A large portion of what I make is custom designed fine furniture. I enjoy the challenge of solving the client’s needs in an original and aesthetically pleasing way. It gives me satisfaction to know that the clients (and their children and grandchildren) will be savoring the sensuous feel of a hand carved drawer handle or table top for years to come. However, I often heed the pull to create wood art for the sake of art itself. Whether I’m working on a wall sculpture or a three dimensional wood art piece I enjoy the freedom from the technical requirements inherent in my functional creations.
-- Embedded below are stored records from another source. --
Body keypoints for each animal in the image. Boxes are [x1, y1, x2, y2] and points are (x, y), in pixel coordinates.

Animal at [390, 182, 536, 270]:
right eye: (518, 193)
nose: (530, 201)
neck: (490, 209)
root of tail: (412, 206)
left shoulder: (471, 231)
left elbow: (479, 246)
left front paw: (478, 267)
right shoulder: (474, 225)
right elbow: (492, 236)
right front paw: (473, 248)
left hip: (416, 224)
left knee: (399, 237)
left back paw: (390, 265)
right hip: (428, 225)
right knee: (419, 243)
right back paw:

I will sometimes begin sculpting a particularly promising log with little more than an abstract theme in mind. “Letting the wood show the way” is not a concept I invented, although I have certainly added my own interpretation to this approach. Observing the “Entwined Flames” wood sculpture, one can easily imagine how I just let myself go, until eventually the sculpture basically told me it was finished. Occasionally what could be considered a defect in the log can become the impetus for an entirely new and exciting direction in the wood sculpture. At other times I will commence work on a wall sculpture with a very concise idea of how I want the finished piece to look. One of the beautiful aspects of wood sculpture is that each creation is truly unique by virtue of the nature of the material. Every log or board offers slightly different accents of color and grain texture. While I carve away the layers on a wood sculpture I seek to expose and show off these subtle variations in order to augment the depth and allure of the wood art.
I would like to note that in addition to executing ideas of my own I also create custom made wood art sculpture. One elderly lady from Portland, Oregon commissioned an abstract family tree depicting all her offspring. Another client ordered a sculpted wall hanging of a couple as an anniversary gift for his wife. And, of course, synagogues have an abundance of good opportunities for wall sculpture. A prominent example thereof is the ”Twelve Tribes” wall sculpture which can be seen in the synagogue furniture section of this site.
In summary, wood sculpture offers endless possibilities to explore forms and ideas and create unique artistic expressions that add warmth and beauty to any space.